When I heard Wolverine was going to be hosting the Academy Awards the first thing that went through my mind was: Awesome. When I saw Jackman dancing with Beyonce Knowles to a badly mixed hodge-podge of old musical soundtracks, a little piece of me died.

Apparently Ganis felt the best way to get people interested in the Oscars again was to make them more entertaining. The whole ceremony seems to have been converted into something straight from prime-time television. Well known stars over-dressed, over painted, on a lit stage dancing to live music. What was once a description of ABC’s Dancing with the Stars is now used with ease to describe the most important night in Hollywood.

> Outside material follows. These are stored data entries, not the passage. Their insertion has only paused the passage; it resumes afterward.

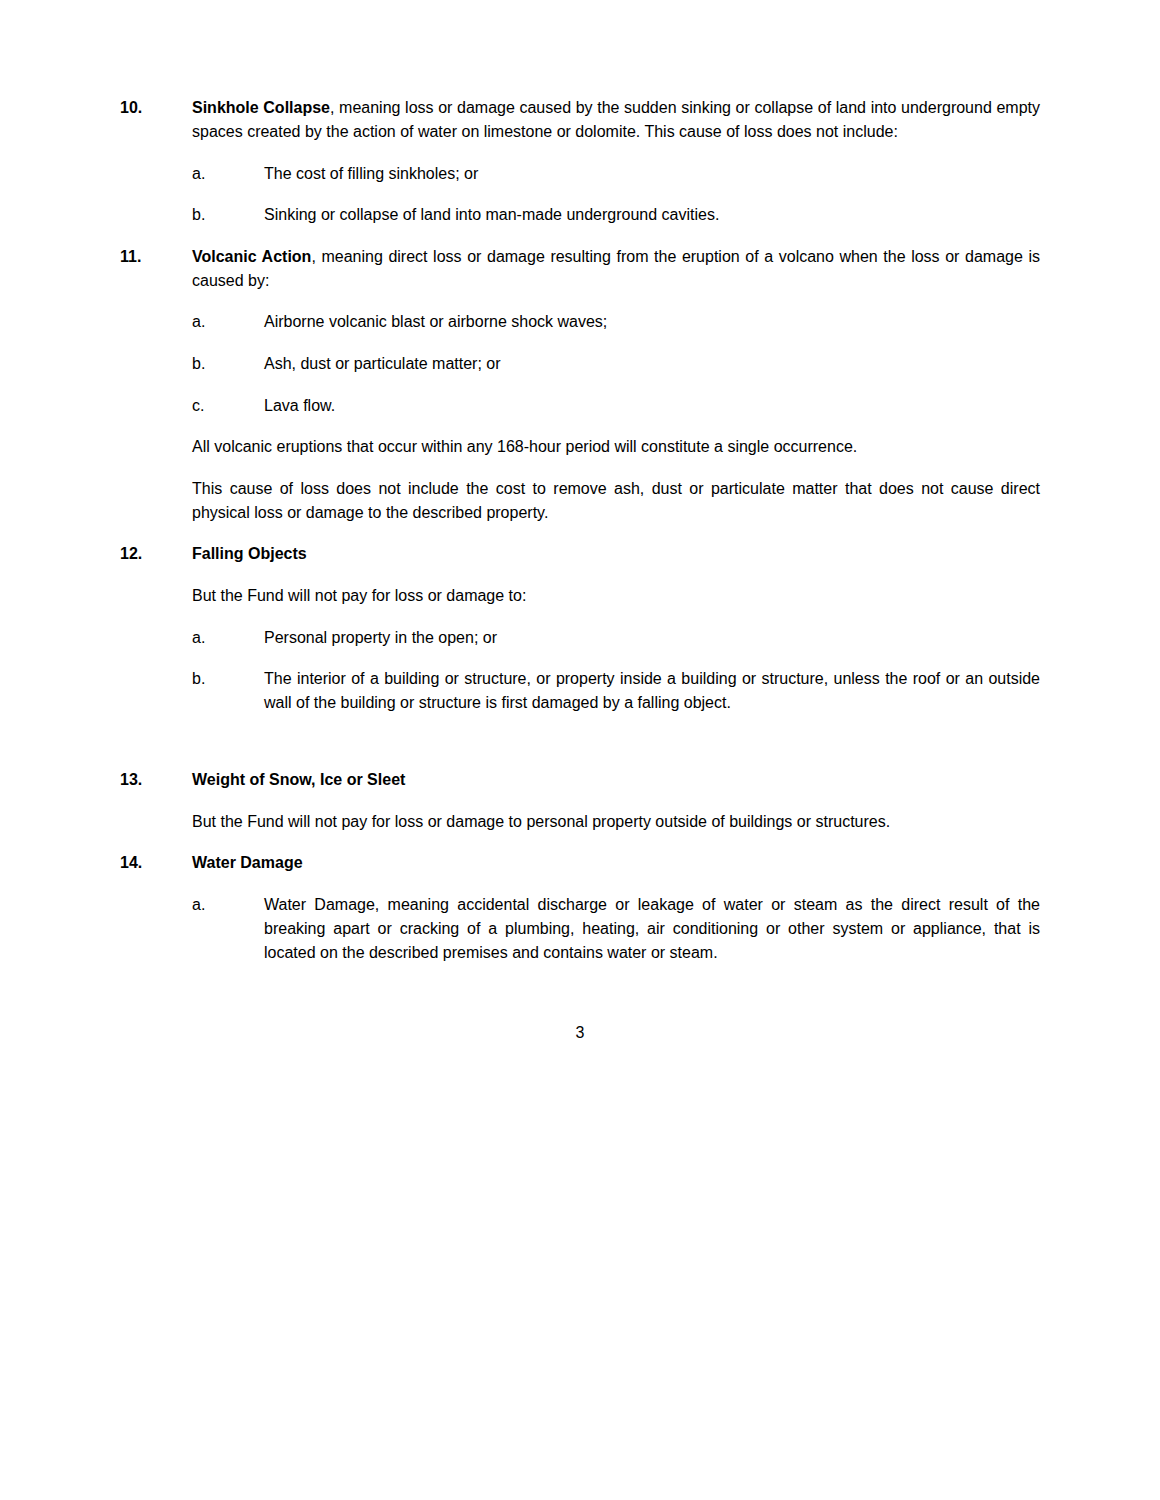10.
Sinkhole Collapse, meaning loss or damage caused by the sudden sinking or collapse of land into underground empty spaces created by the action of water on limestone or dolomite. This cause of loss does not include:
a.
The cost of filling sinkholes; or
b.
Sinking or collapse of land into man-made underground cavities.
11.
Volcanic Action, meaning direct loss or damage resulting from the eruption of a volcano when the loss or damage is caused by:
a.
Airborne volcanic blast or airborne shock waves;
b.
Ash, dust or particulate matter; or
c.
Lava flow.
All volcanic eruptions that occur within any 168-hour period will constitute a single occurrence.
This cause of loss does not include the cost to remove ash, dust or particulate matter that does not cause direct physical loss or damage to the described property.
12.
Falling Objects
But the Fund will not pay for loss or damage to:
a.
Personal property in the open; or
b.
The interior of a building or structure, or property inside a building or structure, unless the roof or an outside wall of the building or structure is first damaged by a falling object.
13.
Weight of Snow, Ice or Sleet
But the Fund will not pay for loss or damage to personal property outside of buildings or structures.
14.
Water Damage
a.
Water Damage, meaning accidental discharge or leakage of water or steam as the direct result of the breaking apart or cracking of a plumbing, heating, air conditioning or other system or appliance, that is located on the described premises and contains water or steam.
3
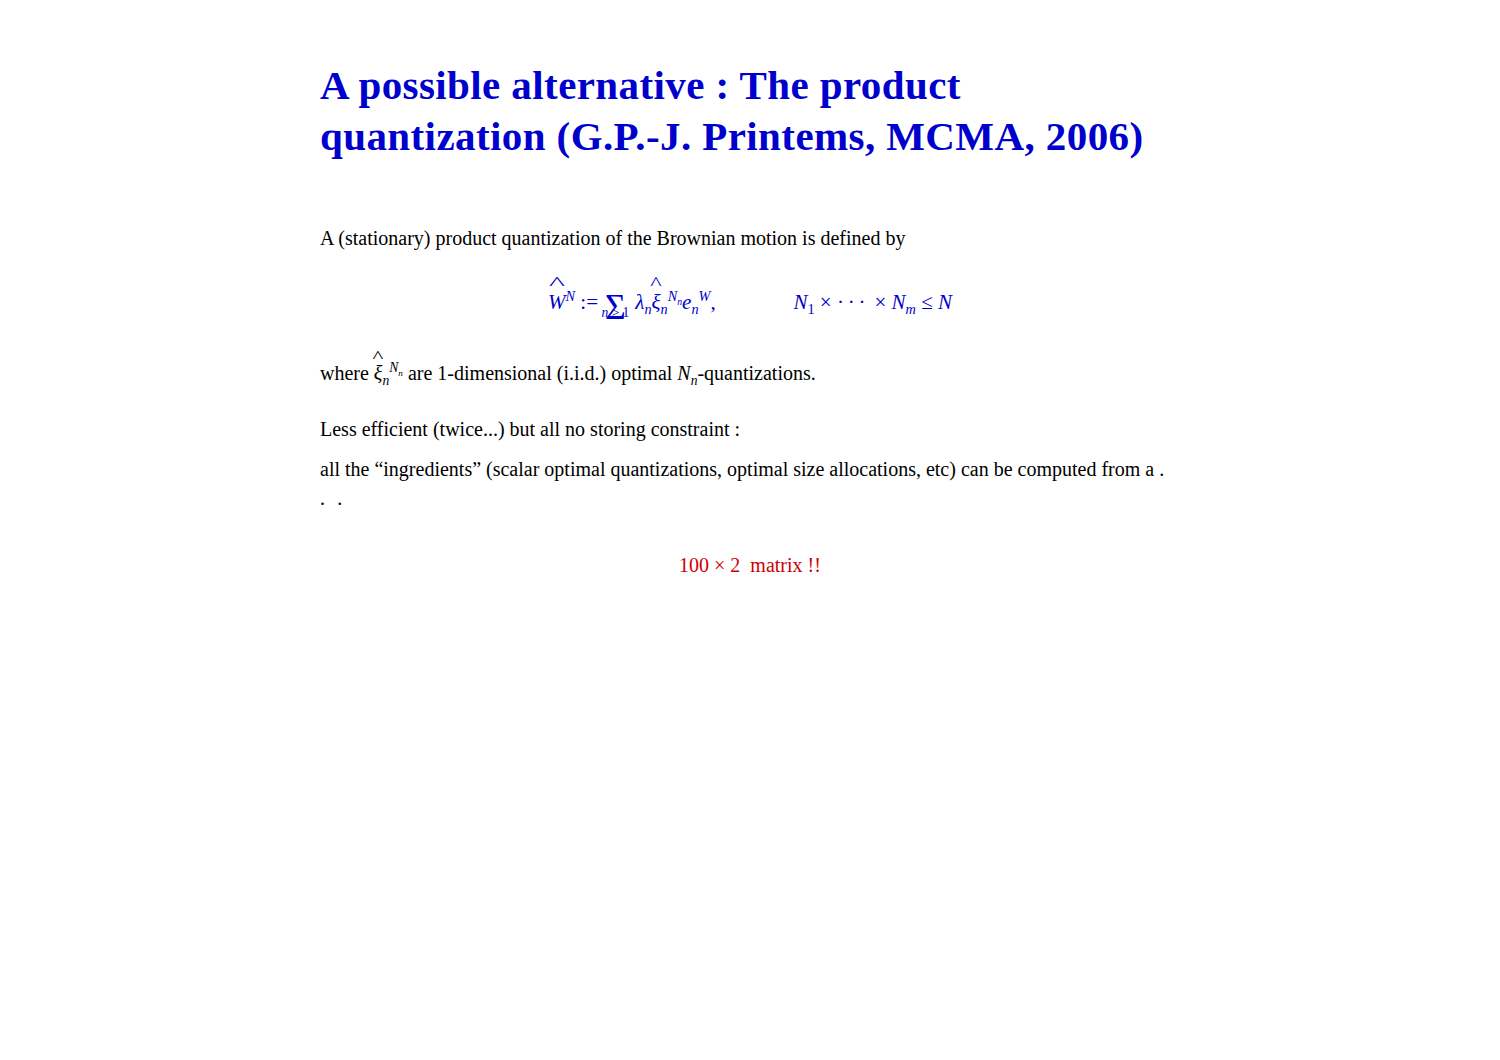A possible alternative : The product quantization (G.P.-J. Printems, MCMA, 2006)
A (stationary) product quantization of the Brownian motion is defined by
^WN := Σn ≥ 1 λn^ξnNnenW, N1 × ··· × Nm ≤ N
where ^ξnNn are 1-dimensional (i.i.d.) optimal Nn-quantizations.
Less efficient (twice...) but all no storing constraint :
all the “ingredients” (scalar optimal quantizations, optimal size allocations, etc) can be computed from a . . .
100 × 2 matrix !!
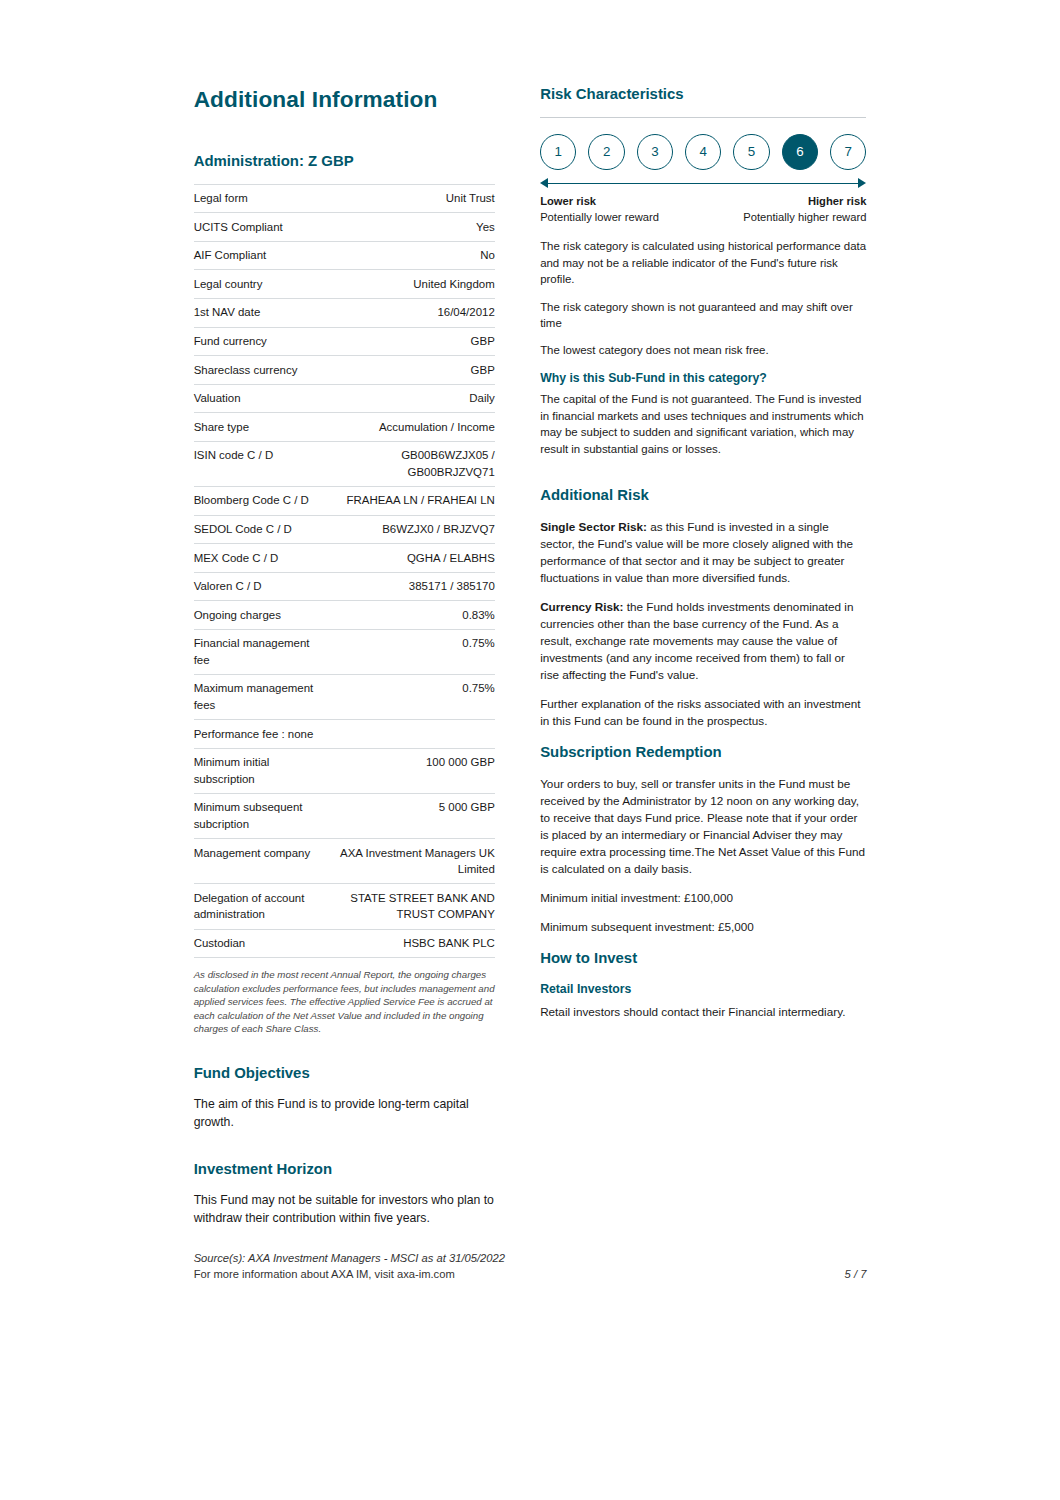Additional Information
Administration: Z GBP
| Legal form | Unit Trust |
| UCITS Compliant | Yes |
| AIF Compliant | No |
| Legal country | United Kingdom |
| 1st NAV date | 16/04/2012 |
| Fund currency | GBP |
| Shareclass currency | GBP |
| Valuation | Daily |
| Share type | Accumulation / Income |
| ISIN code C / D | GB00B6WZJX05 / GB00BRJZVQ71 |
| Bloomberg Code C / D | FRAHEAA LN / FRAHEAI LN |
| SEDOL Code C / D | B6WZJX0 / BRJZVQ7 |
| MEX Code C / D | QGHA / ELABHS |
| Valoren C / D | 385171 / 385170 |
| Ongoing charges | 0.83% |
| Financial management fee | 0.75% |
| Maximum management fees | 0.75% |
| Performance fee : none | |
| Minimum initial subscription | 100 000 GBP |
| Minimum subsequent subcription | 5 000 GBP |
| Management company | AXA Investment Managers UK Limited |
| Delegation of account administration | STATE STREET BANK AND TRUST COMPANY |
| Custodian | HSBC BANK PLC |
As disclosed in the most recent Annual Report, the ongoing charges calculation excludes performance fees, but includes management and applied services fees. The effective Applied Service Fee is accrued at each calculation of the Net Asset Value and included in the ongoing charges of each Share Class.
Fund Objectives
The aim of this Fund is to provide long-term capital growth.
Investment Horizon
This Fund may not be suitable for investors who plan to withdraw their contribution within five years.
Risk Characteristics
1
2
3
4
5
6
7
Lower risk Potentially lower reward
Higher risk Potentially higher reward
The risk category is calculated using historical performance data and may not be a reliable indicator of the Fund's future risk profile.
The risk category shown is not guaranteed and may shift over time
The lowest category does not mean risk free.
Why is this Sub-Fund in this category?
The capital of the Fund is not guaranteed. The Fund is invested in financial markets and uses techniques and instruments which may be subject to sudden and significant variation, which may result in substantial gains or losses.
Additional Risk
Single Sector Risk: as this Fund is invested in a single sector, the Fund's value will be more closely aligned with the performance of that sector and it may be subject to greater fluctuations in value than more diversified funds.
Currency Risk: the Fund holds investments denominated in currencies other than the base currency of the Fund. As a result, exchange rate movements may cause the value of investments (and any income received from them) to fall or rise affecting the Fund's value.
Further explanation of the risks associated with an investment in this Fund can be found in the prospectus.
Subscription Redemption
Your orders to buy, sell or transfer units in the Fund must be received by the Administrator by 12 noon on any working day, to receive that days Fund price. Please note that if your order is placed by an intermediary or Financial Adviser they may require extra processing time.The Net Asset Value of this Fund is calculated on a daily basis.
Minimum initial investment: £100,000
Minimum subsequent investment: £5,000
How to Invest
Retail Investors
Retail investors should contact their Financial intermediary.
Source(s): AXA Investment Managers - MSCI as at 31/05/2022
For more information about AXA IM, visit axa-im.com
5 / 7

A historical ceremony with a respected reputation for rewarding artists with praise and acknowledgment has become nothing more than a televised event meant to glue-in eyes en masse.

And it worked. Though the ratings did not fly through the roof, the reinvigorated, Botox injected ceremony on crack received a slight boost in numbers.

Good job Ganis. You have openly acknowledged that the entertainment industry has no shame when it comes to selling to an audience. Instead of maintaining the reputation of your award show by hanging on to a little dignity, you designed a new ceremony that might likely survive a long run on Broadway.

Gone are the days when a night at the Academy Awards meant a critical look at the past year in cinema, an honorable tribute to the artists who have paved the foundation. Gone are the days that we celebrate movies not because they entertained us, but because they expanded the scope of filmmaking itself.

In are the days of the all-singing, all-dancing Jacksonites, the High School Musical, Jonas Brothers 3-D, Mylie Cyrus, crop of the world. In are the cheese-ball dance sequences, just for the fun of a cheese-ball dance sequence. In is: glitter, glam, and anything that young people will keep watching.

-In today’s Academy Awards, pointed directly at a young audience in a style that begs for attention, not respect, it is likely that well deserving films will continue to lose out to every movie that uses destiny as its main theme and was directed by Danny Boyle.